Wednesday, July 09, 2008

Citation du 10 juillet 2008

L'avantage des gens qui n'ont pas le baccalauréat, c'est qu'ils le préparent leur vie durant.

Günter Grass – l’Atelier des métamorphoses

Oui, notre ami Kévin a eu son bac…enfin ! Ce sont surtout ses parents qui sont soulagés ; lui, il va devoir affronter d’autres responsabilités, parce qu’il va travailler pendant ses vacances. Quant au BTS qu’il commencera à préparer à la rentrée nous attendrons celle-ci justement pour recueillir ses impressions.

Ceux qui ont loupé leur bac ruminent leur vie durant cet échec…

Avez-vous remarqué que les gens qui n’ont pas fait d’études (= qui les ont interrompues avant leur terme) traînent toute leur vie cette blessure ? J’entends bien que certains en profitent pour affirmer avec fierté leur réussite « malgré tout », mais la plupart sont comme monsieur Jourdain qui en veut à ses parents de ne pas l’avoir fait étudier.

Quant à ceux qui ont fait des études, leur diplôme, qui ne devrait pas refléter plus que leur niveau lorsqu’ils l’ont obtenu, leur sert durant la vie entière de quartier de noblesse. Souvent même leur position sociale fait appel à lui. Je ne veux pas dire que l’ingénieur va, sa vie durant se pavaner dans son « bac-plus-5 », mais supposez que cet ingénieur sorte de Centrale, des Mines, ou encore de l’X….

Mais prenez un exemple plus frappant : les professeurs qui sont répartis en « vacataires », « professeurs des écoles », « certifiés », « agrégés » (1). Ces différents statuts là encore ne reflètent en principe qu’un niveau d’études (voire même simplement un type d’études) à un moment donné de la vie de ces gens ; niveau d’études, et même pas de compétence professionnelle, qui ne se révèlera qu’après quelques années d’exercice. Hé bien leur vie professionnelle durant, les agrégés peuvent afficher avec fierté leur qualité d’agrégés (= mépriser les autres), on les y invite même. J’ai connu un lycée parisien (2) où il y avait deux salles des profs : l’une réservée aux agrégés, l’autre ouverte aux autres.

Et je ne parle pas des anciens de l’ENS (Ulm évidemment).

Pour me résumer : ce que nous avons réussi à être dans notre jeunesse nous détermine la vie durant, quand bien même nous serions amenés à changer beaucoup plus après qu’avant.

– Que n’ai-je étudié plus tôt, disait monsieur Jourdain. – Hé bien, étudie donc !

(1) Jusqu’à maintenant, la fonction de professeur est celle où, moins on assume d’heures de cours, et mieux on est payé.
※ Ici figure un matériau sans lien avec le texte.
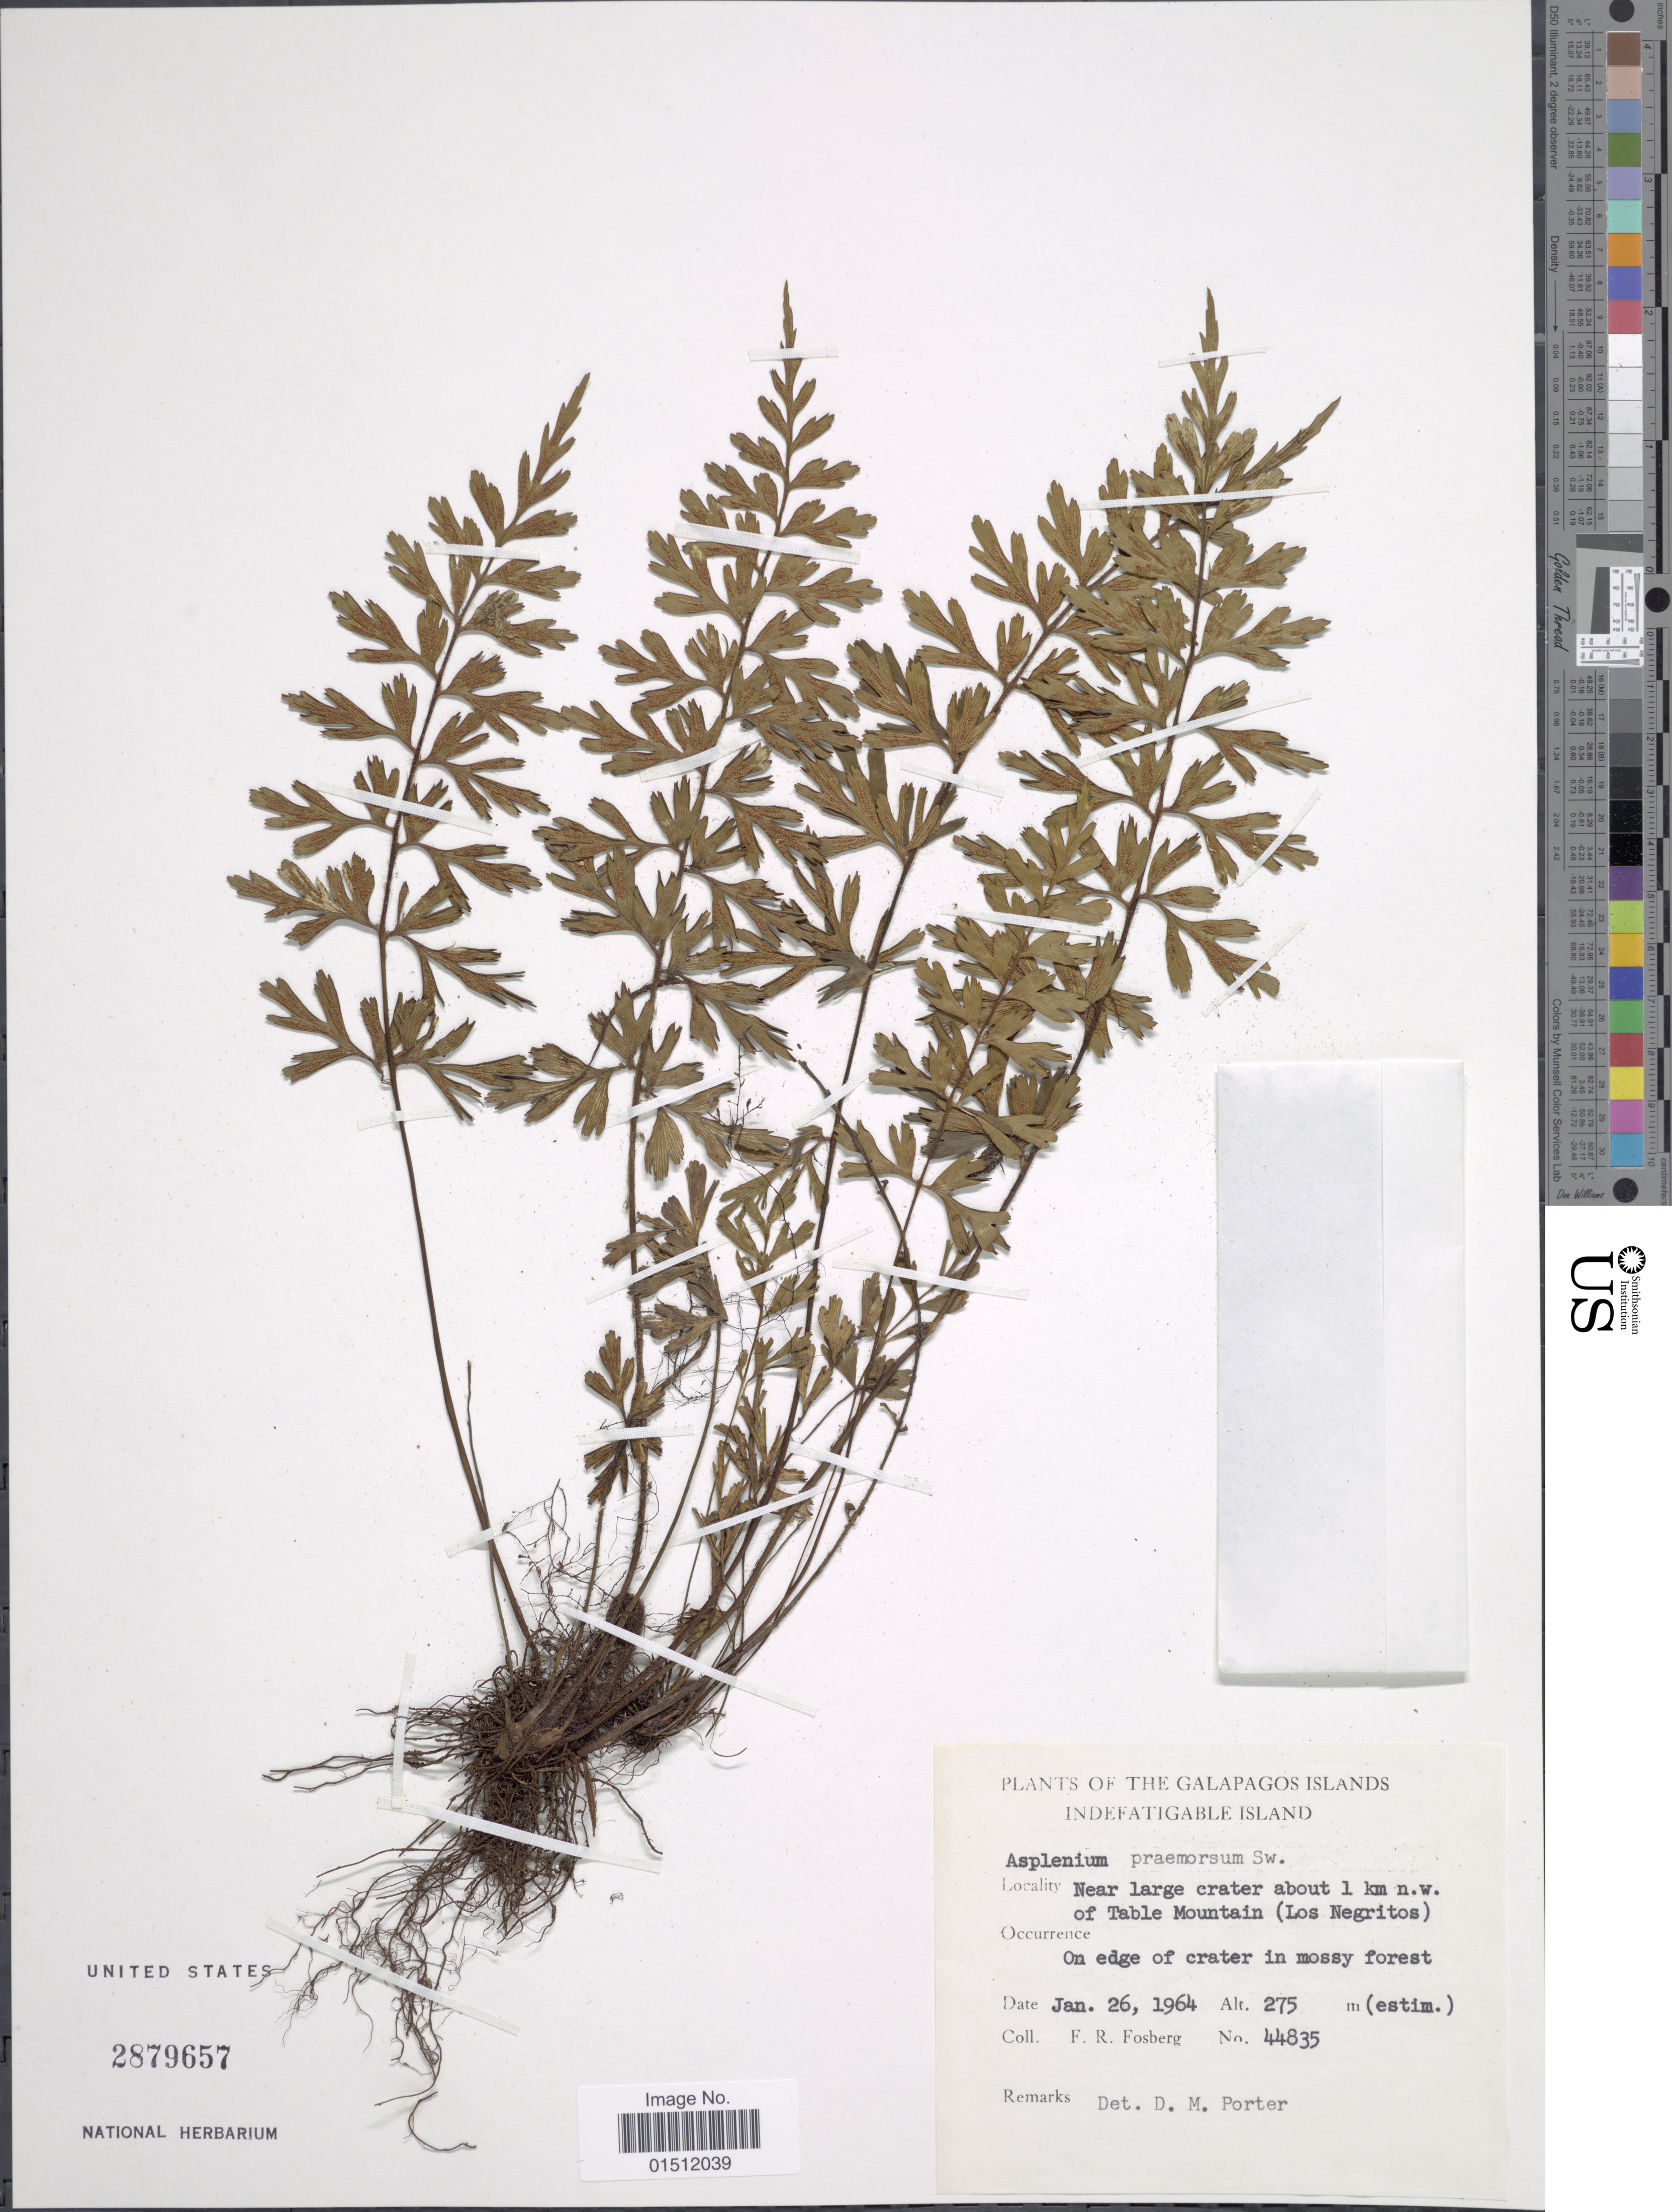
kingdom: Plantae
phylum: Tracheophyta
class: Polypodiopsida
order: Polypodiales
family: Aspleniaceae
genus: Asplenium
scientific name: Asplenium praemorsum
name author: Sw.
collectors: F. R. Fosberg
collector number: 44835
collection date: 1964-01-26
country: Ecuador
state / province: Colón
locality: Galapos Island, Indefatigable Island. Near large crater about 1 km n.w. of Table Mountain ( Los Negrotos )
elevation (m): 275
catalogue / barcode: US 2879657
Va falloir que ça change !

(2) C’était Janson de Sailly. Je parle à l’imparfait parce que je crois que tout cela a disparu…dans les faits mais peut-être pas dans les têtes.

2 comments:

Djabx said...

Je vous propose une expérience que je trouve intéressante.
Faite les petites annonces pour un appart, une maison, un boulot, discuter avec un coiffeur, demandé un prêt à un banquier, les magasins pour un costume (c'est pas le costume, c'est surtout le temps à parler qui est important) etc. (presque n'importe quoi qui permette de parler avec un interlocuteur pendant assez de temps).

Au cours de la discutions avec votre interlocuteur, il devrai vous demandez ce que vous faites dans la vie: ni une ni deux dites un truc genre "ingénieur en informatique" (ce qui est mon cas perso) (je pense que ça marche aussi avec acteur, politicien etc) et regardez leurs réactions.

Je suis toujours étonné du regard que les gens vous portent après ça; comme si vous étiez à part, venu d'un autre monde.
En ce qui me concerne, je n'aie pas l'impression d'être un nanti, même si je ne me plain pas de mon sort, ni d'être beaucoup plus intelligent que ma coiffeuse par exemple.

Tout ça pour dire que je suis bien d'accord avec vous sur le fait qu'on porte sur nous le chemin de nos études, mais que notre environnement nous aide aussi beaucoup à cela...

Jean-Pierre Hamel said...

Je suis toujours étonné du regard que les gens vous portent après ça; comme si vous étiez à part, venu d'un autre monde.

Pour ma part je ne dis jamais à un inconnu que je suis prof de philo. Surtout pas. Parce qu’aussitôt un mur de glace tombe entre lui et moi, à moins que ce ne soit une réaction affective – bonne ou mauvaise – qui surgit hors de situation.
Quand on me demandait quel est ma profession (avant que je ne sois retraité), je répondais obstinément : « Enseignant ». Point final.
Réconforté de savoir que cette situation existe aussi pour les ingénieurs.